If you can’t find a Library of Things in your local area, you can always start one up yourself. You don’t have to store all of the stuff together as some libraries do. Instead, just have a way for lenders to get in touch with lendees and they can arrange their swap directly.
13. Share your groceries
Community grocery shopping is a growing thing, with farmer’s markets and hubs like BoxDivvy and local food co-ops becoming mainstream. You can do your shopping and support your local community at the same time. You’re often cutting out the middle person, so you’ll also save money on a regular weekly shop at the supermarket.
14. Start a street library
Street libraries are popping up across the suburbs like literary ports in a storm. They are easy to start (you just need a few books you’re willing to lend) and the benefits are numerous. They include bringing neighbourhoods together, getting a ton of new books to read and consequently saving loads of money because you won’t have to buy new books. Everything you need to know about getting started is here.
And don’t forget to pop into your OG local library sometime soon. Not only are there free books to browse, your council will also give you free access to PCs and printers, free toys, free movies, free magazines and newspapers and, if you’re lucky, free workshops and guest speakers.
Share your time
15. Mind someone’s pet
List yourself as petsitter with Madpaws and do animal lovers in your local area a huge favour. You can look after pets in your own home or your new clients’. Madpaws does charge quite a hefty 20 per cent fee, but if you can get this little share economy business up and running, it may well be worth it.
If you’re not keen on signing up to a website, you can also list your services on your local Facebook community page.
16. Look after a house
Offering your time looking after someone’s property or pets while they’re away can be lucrative. The work is simple (you live in their home like it’s your own) and the money is good.
Most house sitters charge in the region of $60-90 per night, depending on what’s expected. Watering the garden, looking after pets, brining in the mail or being required to be at the home at certain times during the day or night all mean you can charge more.
Some people make housesitting their full-time accommodation option, saving bucketloads on rent. It’s a risky move, but if you have a reliable back-up (like your parents’ place), it’s doable.
Sites like Housesitters make it easy, but you can also list in your local Facebook groups or put an ad up at the shopping centre.
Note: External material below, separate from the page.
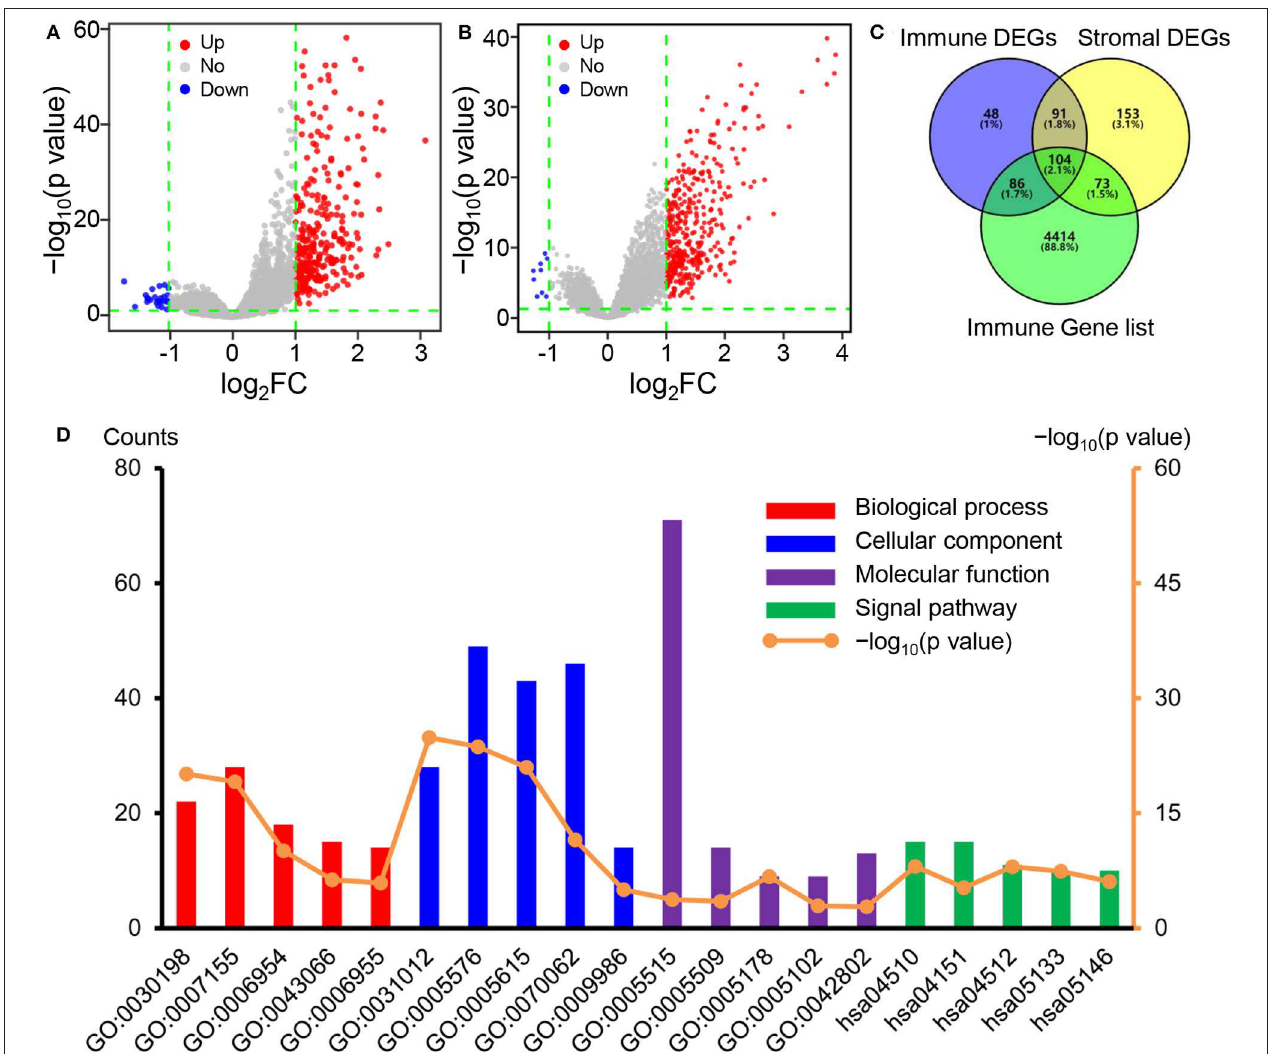
FIGURE 3 | Identification of DEGs and functional enrichment analyses. (A) Volcano plot of DEGs based on immune score in BC samples. (B) Volcano plot of DEGs based on stromal score in BC samples. (C) Venn diagrams showing the overlapping genes among immune score-related DEGs, stromal score-related DEGs, and immune function-related genes. (D) The top five GO and KEGG pathway terms of the overlapping immune-related DEGs. DEGs, differentially expressed genes; BC, bladder cancer; GO, Gene Ontology; KEGG, Kyoto Encyclopedia of Genes and Genomes.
Other sites like Housesitters:
17. Do some odd jobs
At Airtasker you can offer to do the work other people can’t. It’s especially lucrative if you’re a tradie or IT expert, but you can also clean homes, cook meals, stack bricks, weed gardens and do plenty of other odd jobs that don’t require a qualification. A quick check of the site reveals that if you can manage to put together an IKEA bookshelf, the world’s your oyster.
Share your money
18. Peer-to-peer investing
Lending money directly to people who need a loan is a growing form of investing. Instead of putting your money into shares or property, you can loan it to a business or person who needs it. You make money on the interest you charge, so your return is therefore guaranteed at a certain rate. Online platforms make it easy to set something up, but you can always lend to a friend or family member (provided you’ve got a solid legal contract in place).
Try one of these P2P platforms:
19. Invest in start-ups
If you’ve got an appetite for risk, investing in start-ups through a company like ThinCats could be the ticket. It connects businesses looking for capital with everyday people looking to diversify their investment portfolio. You’ll be supporting the Australian small-medium business market and, you never know, one of them could be the next AfterPay. As with any higher-risk investment, be sure to speak to a financial adviser before you take the leap.